■ Aufgabe ■
Welche Bezeichnung hat laut dem Textauszug der Grundsatz, dass hauptsächlich der Bewilligungsinhaber für Schäden aus der Verwendung von GVO haftet?

::: Ausgewählter Textauszug :::

Art. 7 Abs. 3 Gemäss Artikel 2 Absatz 2 liegt die Last der zu treffenden Massnahmen in Sinne des GTG beim Verursacher. Doch nach den Bestimmungen des GTG (Art. 30 Abs. 2 und 3) ist hauptsächlich der Bewilligungsinhaber haftpflichtig für Schäden infolge der Verwendung von GVO, unabhängig davon, ob diese Verwendung sachgemäss oder unsachgemäss ist; dieser Grundsatz wird gemeinhin als Betreiberprivileg bezeichnet. Falls der Bewilligungsinhaber beweisen kann, dass die Verwendung durch den Benutzer unsachgemäss war, kann er eine Rückgriffsforderung gegen diesen Benutzer einleiten. Diese Bestimmungen decken die effektiven Schadenskosten ab.

Falls hingegen ein Nicht-GVO-Produzent die Nichteinhaltung der Voraussetzungen für die Anwendung gemäss Artikel 7 Absatz 2 feststellt und diesen Sachverhalt von der zuständigen Behörde bestätigen lässt, kann er überprüfen lassen, ob die fehlerhafte Verwendung (z. B. nicht eingehaltene Abstände) einen Schaden verursacht hat (z. B. Überschreitung der zulässigen Schwellenwerte). Falls kein Schaden festgestellt wird, werden die Kosten im Zusammenhang mit der Überprüfung gemäss heutigem Recht weder vom Bewilligungsinhaber noch vom fehlbaren Benutzer übernommen. Absatz 3 füllt diese Lücke und verpflichtet den fehlerhaften Betreiber (Nichteinhaltung der Anwendungsbedingungen), die zusätzlichen Kosten zu übernehmen, die anfallen, wenn die Produkte der betreffenden Person auch dann einer Qualitätskontrolle unterzogen werden. Um Streitigkeiten zwischen Betreibern vorzubeugen, ist vorgesehen, dass der Sachverhalt von der zuständigen Behörde, beispielsweise einer beauftragten kantonalen Behörde, gemäss Artikel 20 Absatz 2 GTG festgestellt wird.

::: Extrahierte Daten :::

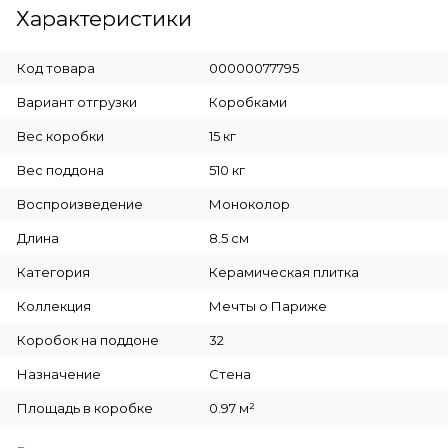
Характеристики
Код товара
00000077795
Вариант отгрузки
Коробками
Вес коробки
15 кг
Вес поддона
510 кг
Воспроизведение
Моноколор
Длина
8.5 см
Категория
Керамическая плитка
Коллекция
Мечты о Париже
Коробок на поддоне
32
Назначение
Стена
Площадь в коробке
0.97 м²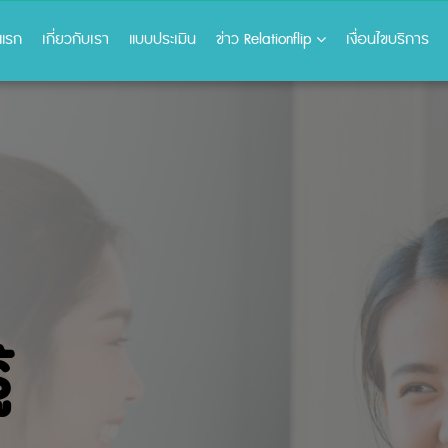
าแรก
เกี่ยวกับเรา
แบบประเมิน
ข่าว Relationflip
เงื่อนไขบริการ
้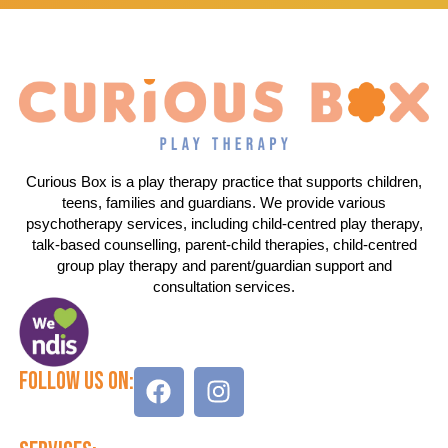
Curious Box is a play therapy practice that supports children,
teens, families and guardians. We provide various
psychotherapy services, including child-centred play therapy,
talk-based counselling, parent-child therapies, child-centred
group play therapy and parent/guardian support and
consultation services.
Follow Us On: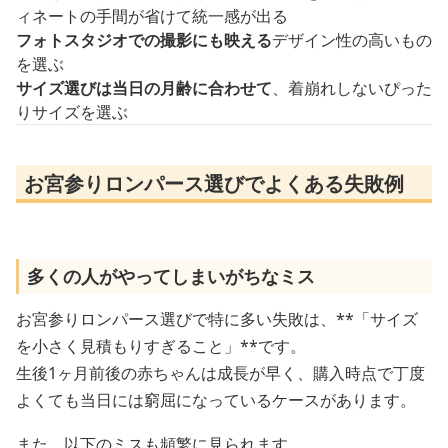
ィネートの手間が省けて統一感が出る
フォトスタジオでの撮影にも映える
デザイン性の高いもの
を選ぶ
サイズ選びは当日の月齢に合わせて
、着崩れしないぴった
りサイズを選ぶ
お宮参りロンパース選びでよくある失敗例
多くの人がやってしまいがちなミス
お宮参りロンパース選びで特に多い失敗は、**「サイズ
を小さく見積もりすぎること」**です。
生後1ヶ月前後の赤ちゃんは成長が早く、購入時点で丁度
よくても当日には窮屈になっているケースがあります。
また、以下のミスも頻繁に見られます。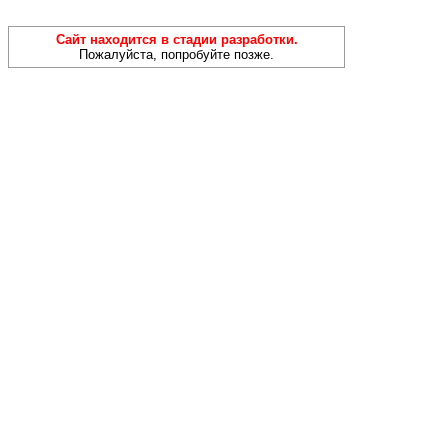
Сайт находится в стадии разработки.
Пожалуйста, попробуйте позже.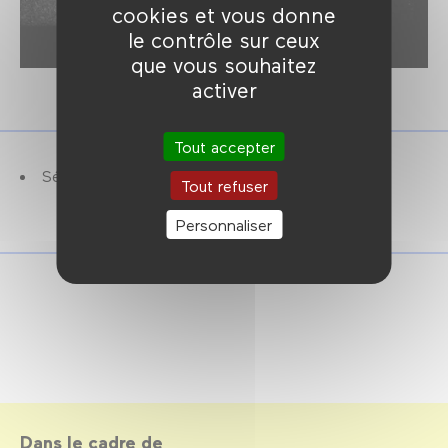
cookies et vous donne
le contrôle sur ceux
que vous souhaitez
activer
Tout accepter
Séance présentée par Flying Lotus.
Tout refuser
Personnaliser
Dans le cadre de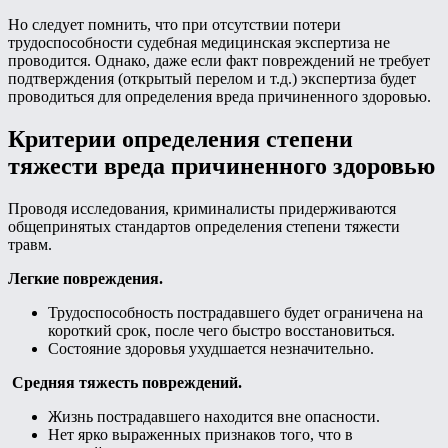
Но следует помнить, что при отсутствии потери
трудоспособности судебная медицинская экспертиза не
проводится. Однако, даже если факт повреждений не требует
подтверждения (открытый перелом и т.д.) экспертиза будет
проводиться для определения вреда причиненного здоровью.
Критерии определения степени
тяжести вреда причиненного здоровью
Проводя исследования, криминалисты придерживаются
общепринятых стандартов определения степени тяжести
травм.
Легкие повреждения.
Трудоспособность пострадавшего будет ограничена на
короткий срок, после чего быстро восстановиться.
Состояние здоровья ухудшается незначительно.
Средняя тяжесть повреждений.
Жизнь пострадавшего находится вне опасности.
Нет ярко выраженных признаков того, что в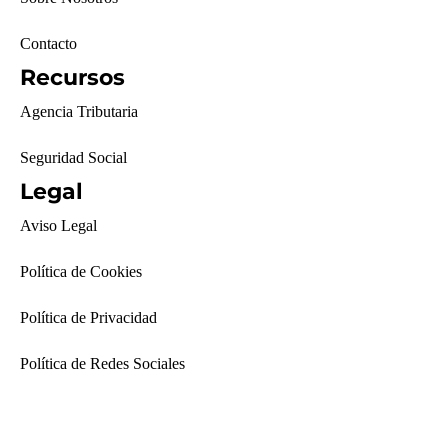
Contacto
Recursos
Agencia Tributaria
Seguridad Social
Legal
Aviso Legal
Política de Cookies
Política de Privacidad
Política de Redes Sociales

:::
::: Extrahierte Daten :::

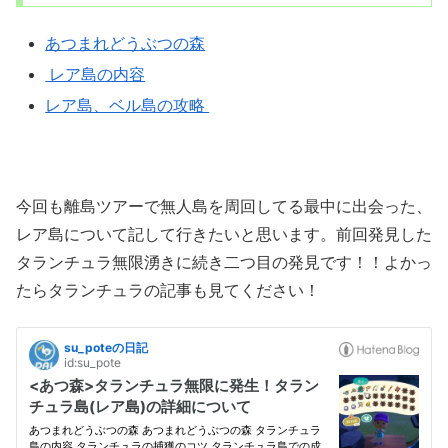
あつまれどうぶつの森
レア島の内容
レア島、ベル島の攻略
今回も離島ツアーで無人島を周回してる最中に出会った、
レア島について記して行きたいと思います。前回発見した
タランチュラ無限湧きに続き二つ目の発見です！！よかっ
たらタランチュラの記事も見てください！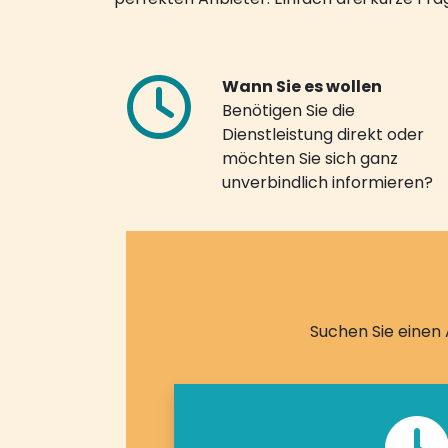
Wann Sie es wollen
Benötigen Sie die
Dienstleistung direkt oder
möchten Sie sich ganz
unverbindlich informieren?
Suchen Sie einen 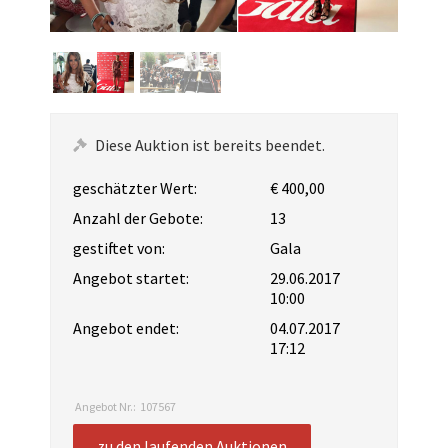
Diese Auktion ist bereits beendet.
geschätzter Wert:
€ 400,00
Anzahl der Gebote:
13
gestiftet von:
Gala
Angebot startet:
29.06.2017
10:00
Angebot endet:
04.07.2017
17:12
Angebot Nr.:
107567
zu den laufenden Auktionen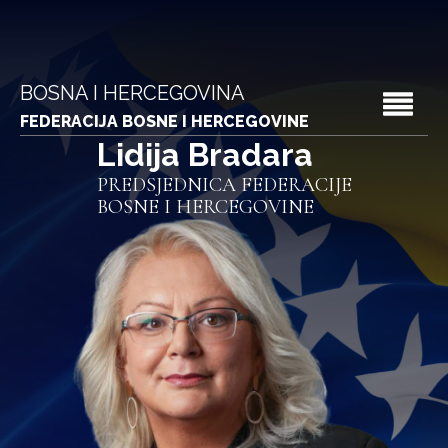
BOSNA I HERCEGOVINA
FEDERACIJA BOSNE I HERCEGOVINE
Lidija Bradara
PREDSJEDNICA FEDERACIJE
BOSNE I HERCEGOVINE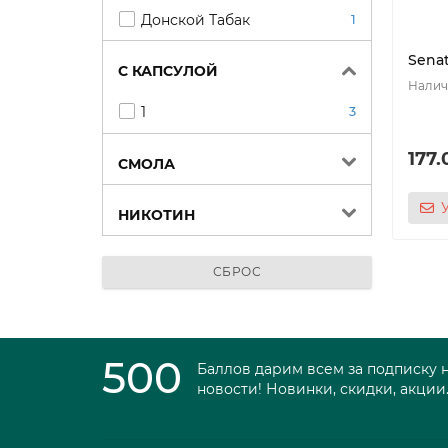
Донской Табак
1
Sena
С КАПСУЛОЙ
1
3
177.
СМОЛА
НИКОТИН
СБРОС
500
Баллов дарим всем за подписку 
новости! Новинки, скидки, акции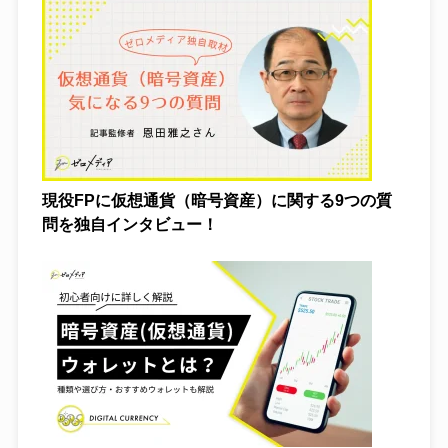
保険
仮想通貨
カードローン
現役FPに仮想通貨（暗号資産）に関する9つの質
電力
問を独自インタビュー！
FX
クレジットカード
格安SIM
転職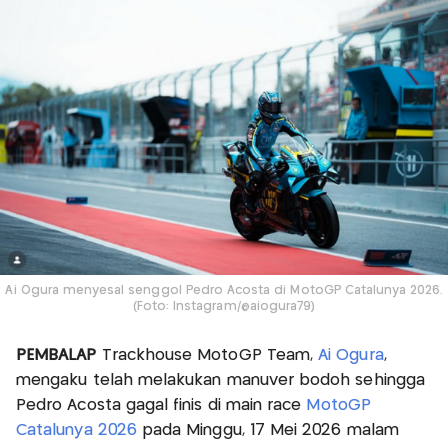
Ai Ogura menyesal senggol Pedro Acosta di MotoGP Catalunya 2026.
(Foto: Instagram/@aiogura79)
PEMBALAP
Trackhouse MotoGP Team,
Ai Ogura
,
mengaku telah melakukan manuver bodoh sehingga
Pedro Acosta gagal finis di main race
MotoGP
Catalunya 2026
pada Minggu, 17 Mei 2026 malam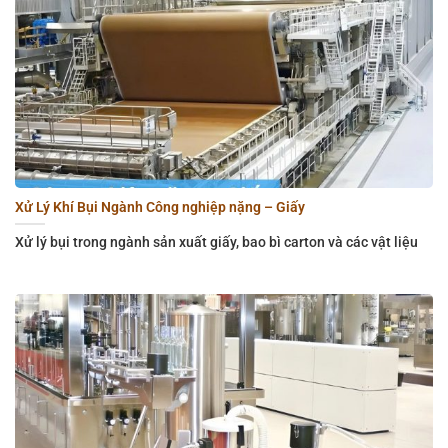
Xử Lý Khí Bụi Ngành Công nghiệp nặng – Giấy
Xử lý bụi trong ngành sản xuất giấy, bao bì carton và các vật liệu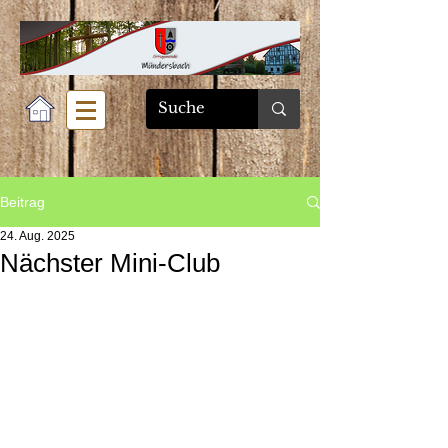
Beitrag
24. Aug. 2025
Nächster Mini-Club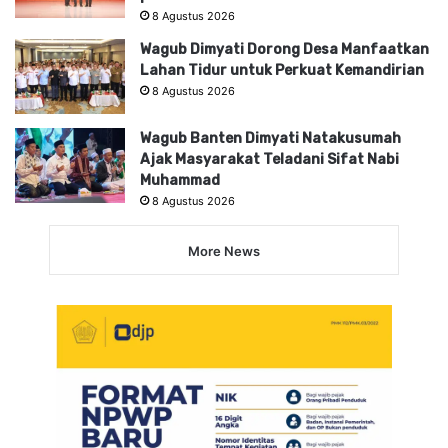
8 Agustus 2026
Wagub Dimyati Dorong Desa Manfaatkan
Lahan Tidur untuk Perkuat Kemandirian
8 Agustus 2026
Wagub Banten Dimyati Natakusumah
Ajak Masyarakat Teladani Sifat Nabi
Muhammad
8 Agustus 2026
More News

:::

■ Lösung ■
Betreiberprivileg.